Texte fourni:

« France Benne représente 30 ans de croissance, de résistance et de résilience. On pourrait finalement appeler cette période les « 30 Glorieuses » », a résumé Patrice Fontan (Transports Fontan), président de France Benne, lors du séminaire du groupement qui s’est déroulé du 6 au 8 juin à Bordeaux. C’est à Bordeaux que France Benne a réuni cette année ses adhérents pour fêter ses 30 ans. « À sa création, le 3 avril 1995, France Benne comptait 12 membres, les 12 membres fondateurs », précise Patrice Fontan qui a été renouvelé à la présidence du groupement pour un mandat de quatre ans lors de l’assemblée générale en avril dernier. Objectifs de cette union entre transporteurs : pouvoir proposer une alternative d’offre de transport de vrac face aux grands groupes, de travailler en équipe sur des projets et des valeurs communs, d’échanger du fret de manière sécurisée et de mutualiser les achats. 30 ans plus tard, toujours aligné sur ces mêmes axes, France Benne regroupe 117 adhérents, dont 87 actionnaires, et compte bien assurer sa pérennité et le développement de ses adhérents dans une conjoncture pourtant difficile. « Il y a 30 ans, nous étions des artisans, a souligné Patrice Fontan. Ce n’est plus le cas. Le groupement a été d’un grand soutien, notamment dans les moments les plus difficiles. Notre ambition est désormais de construire de nouveaux projets sur les bases des transporteurs fondateurs du groupement. » En effet, force est de constater que le groupement a été un atout gagnant pour les entreprises adhérentes, qui, en moyenne, sont passées d’un chiffre d’affaires de 7M€ à 9,5M€ en 10 ans. Dans le même temps, la cellule commerciale de France Benne est passée de 0 à 22M€. France Benne apparaît ainsi comme « un prolongement de l’exploitation de chaque adhérent », a défini Didier Ramette, président des Transports Ramette, qui fait partie des membres fondateurs et était président du groupement de 2011 à 2023.

Consigne:
Rédigez la suite de l'article sur les 30 ans de France Benne, en reprenant après sa dernière phrase. Le listing n'intervient pas dans cet exercice.

Listing fourni:
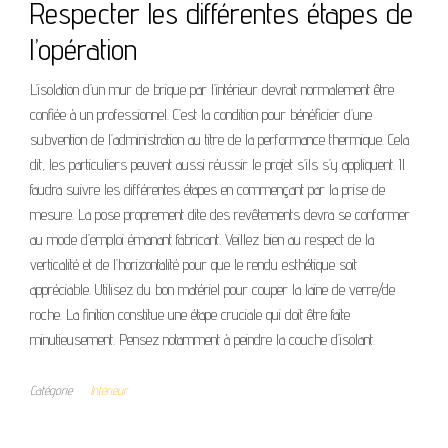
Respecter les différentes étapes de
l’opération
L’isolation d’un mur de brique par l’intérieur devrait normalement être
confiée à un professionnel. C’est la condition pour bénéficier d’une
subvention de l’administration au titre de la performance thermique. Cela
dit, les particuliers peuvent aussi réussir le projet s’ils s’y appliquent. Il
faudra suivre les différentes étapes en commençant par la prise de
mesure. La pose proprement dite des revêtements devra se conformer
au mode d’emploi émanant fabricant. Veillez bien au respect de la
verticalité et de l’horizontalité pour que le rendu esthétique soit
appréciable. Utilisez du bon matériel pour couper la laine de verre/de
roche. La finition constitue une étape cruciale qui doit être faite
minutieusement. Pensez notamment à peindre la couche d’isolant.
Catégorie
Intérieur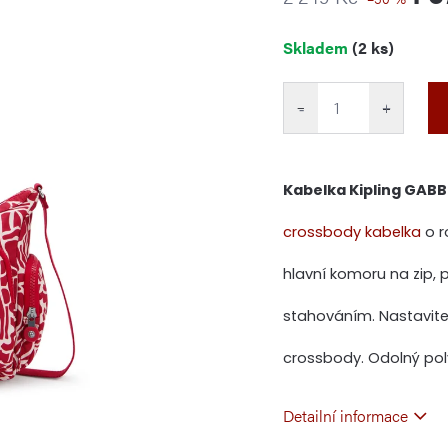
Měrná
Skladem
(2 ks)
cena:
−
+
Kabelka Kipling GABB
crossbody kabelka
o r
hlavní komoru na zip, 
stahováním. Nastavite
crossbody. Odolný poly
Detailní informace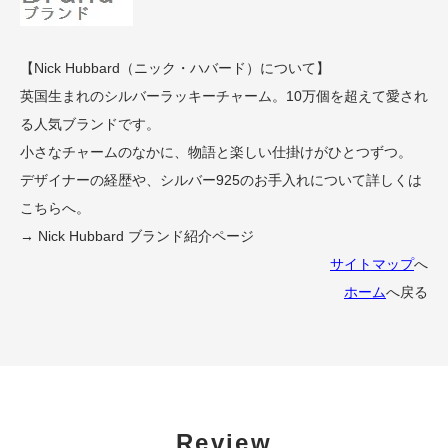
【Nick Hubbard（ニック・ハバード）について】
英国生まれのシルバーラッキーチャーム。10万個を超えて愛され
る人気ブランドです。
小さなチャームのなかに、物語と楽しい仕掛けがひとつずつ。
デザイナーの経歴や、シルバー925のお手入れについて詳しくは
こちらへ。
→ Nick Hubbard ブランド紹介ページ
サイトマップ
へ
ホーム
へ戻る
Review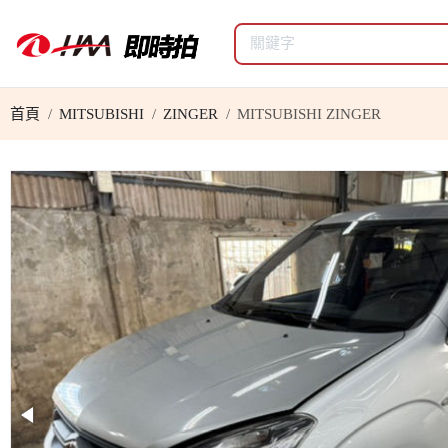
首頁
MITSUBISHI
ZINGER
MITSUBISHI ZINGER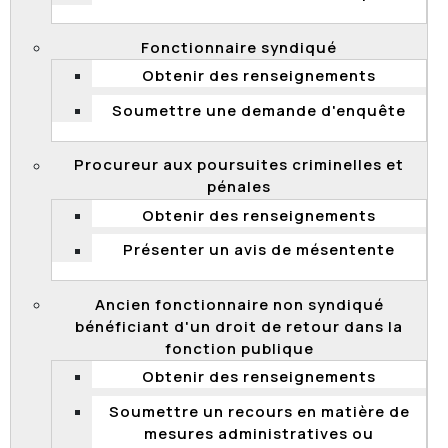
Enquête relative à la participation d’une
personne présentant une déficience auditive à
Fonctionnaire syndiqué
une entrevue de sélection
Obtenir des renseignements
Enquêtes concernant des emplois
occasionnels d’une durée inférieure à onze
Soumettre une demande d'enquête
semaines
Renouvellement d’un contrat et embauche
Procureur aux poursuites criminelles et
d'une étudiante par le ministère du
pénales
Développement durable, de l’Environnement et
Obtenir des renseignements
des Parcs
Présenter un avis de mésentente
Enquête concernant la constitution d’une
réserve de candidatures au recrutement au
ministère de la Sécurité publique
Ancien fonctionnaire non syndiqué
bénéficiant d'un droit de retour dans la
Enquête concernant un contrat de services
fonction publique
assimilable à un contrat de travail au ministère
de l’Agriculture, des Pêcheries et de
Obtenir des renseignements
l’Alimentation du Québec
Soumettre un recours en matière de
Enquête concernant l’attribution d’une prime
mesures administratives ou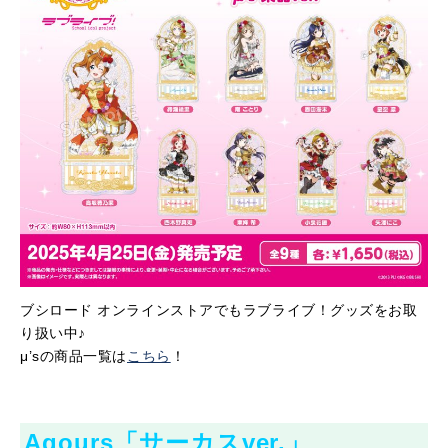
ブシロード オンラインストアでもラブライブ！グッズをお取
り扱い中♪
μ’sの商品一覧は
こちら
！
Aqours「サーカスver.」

Réponse rédigée:
Au cours de l’AG qui s’est tenue en avril, la composition du bureau qui comprend six membres a été au cœur des discussions. Tout d’abord, le renouvellement à la présidence de Patrice Fontan a été validé. Odile Benoît (Transports Blondel-Voisin) a rejoint le bureau, succèdant ainsi à Jean-Yves Piron (Transports Piron). Trois autres mandats ont été renouvelés, ceux de Christian Poublan, dirigeant de Bigorre Services, de Mathurin Castan (sociétés TIT, TAF et TZP) et de Christian Colinet (Transports Colinet). Enfin, celui de Lionel Mahé (SGT) est toujours en cours.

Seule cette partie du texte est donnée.